To do:
**1.** Answer these questions using the forum thread:
(a) What principle does the first poster say they believe in?
(b) Until when does Shanna7243 plan to quit drinking?
(c) What did her husband answer when she asked whether his phone or computer would show anything wrong?
**2.** Summarize the forum thread in two sentences.
**3.** Give every username that appears in the forum thread.

Third keep you eyes open. Any spouse going out every night is a prime candidate for an affair. Some of the stuff you have posted could be red flags. I would do some checking if you can. Don't get caught though. Or maybe just ask him, this may be a shock to him if he is not. 

I know that advice doesn't sound consistent but I believe in trust but verify.


----------



## Shanna7243 (Aug 12, 2016)

SunCMars said:


> My answer?
> 
> 
> 
> ...




Thank you! I like your advice! 


Sent from my iPad using Tapatalk


----------



## Shanna7243 (Aug 12, 2016)

sokillme said:


> Couple things, it's not over yet. So take a deep breath. No matter what work on yourself, that is an investment no matter what happens. Quitting drinking is a good start. I would also tell your husband that you have decided to quit because of how you hurt him. This is a good peace offering. Later it will give you some leverage to get him to do the same.
> 
> 
> 
> ...




I have thought of that. Telling him I am going to quit drinking. I don't want to say I'll never do it again, because a glass of wine with dinner at a party doesn't seem wrong to me, BUT I will tell him that I plan on quitting all together until our marriage is back where it needs to be and that I will not ever indulge again, if that makes sense. I like this idea.
I do need to be more upfront about how I feel about things. I have done the go with the flow thing ever since I was a kid - I saw my parents do it, and that's what I do. I need to work on changing this aspect of myself. It won't be easy, as I am always artful of any kind of confrontation, and sometimes even when I don't mean to come across in a confrontational way, I do, which is why it has always been easier to just "go with the flow".

I did ask him if I were to look on his phone or computer if there would be anything that might make him seem like he is doing anything wrong, and he said absolutely not, and I guess all I can do is believe him. I don't like spying on people. I would like to trust that he means what he says.

Thank you for your advice.


Sent from my iPad using Tapatalk


----------



## sokillme (Jun 10, 2016)

Shanna7243 said:


> I have thought of that. Telling him I am going to quit drinking. I don't want to say I'll never do it again, because a glass of wine with dinner at a party doesn't seem wrong to me, BUT I will tell him that I plan on quitting all together until our marriage is back where it needs to be and that I will not ever indulge again, if that makes sense. I like this idea.
> I do need to be more upfront about how I feel about things. I have done the go with the flow thing ever since I was a kid - I saw my parents do it, and that's what I do. I need to work on changing this aspect of myself. It won't be easy, as I am always artful of any kind of confrontation, and sometimes even when I don't mean to come across in a confrontational way, I do, which is why it has always been easier to just "go with the flow".

Stored data:
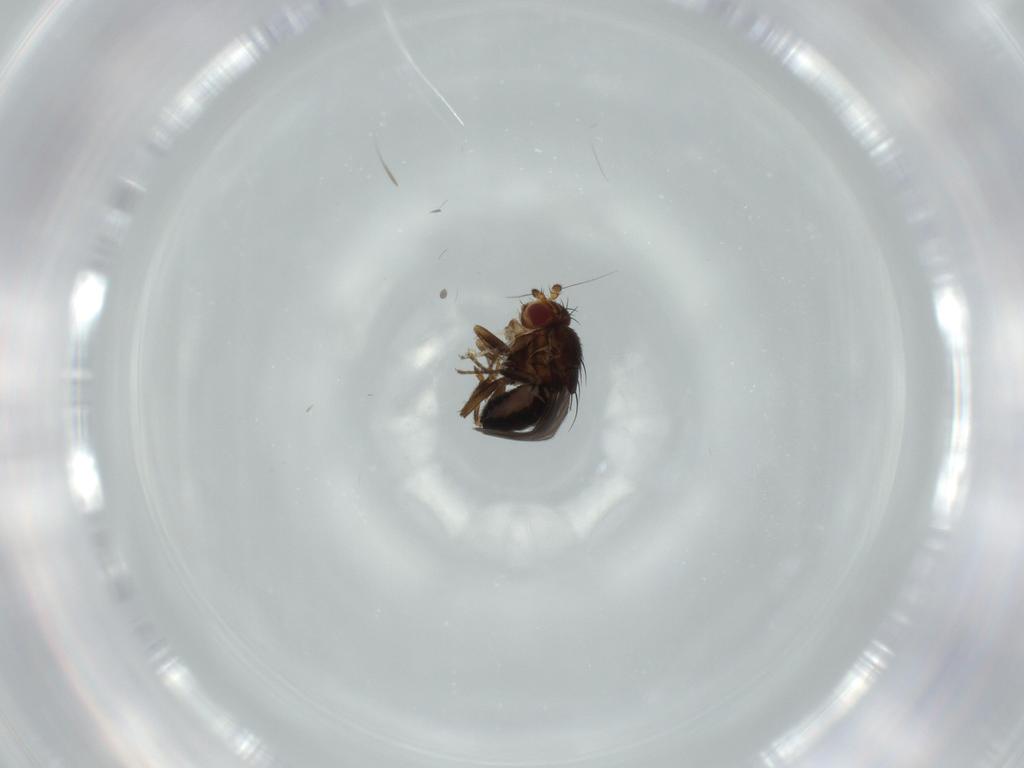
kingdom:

Task responses:
**1.**
(a) Trust but verify.
(b) Until their marriage is back where it needs to be.
(c) He said absolutely not.

**2.** One poster warns that a spouse who goes out every night is a prime candidate for an affair and advises a mix of trust and quiet checking. Shanna7243 says she will quit drinking until her marriage recovers, wants to be more upfront instead of going with the flow, and chooses to believe her husband's denial rather than spy on him.

**3.** Shanna7243, SunCMars, sokillme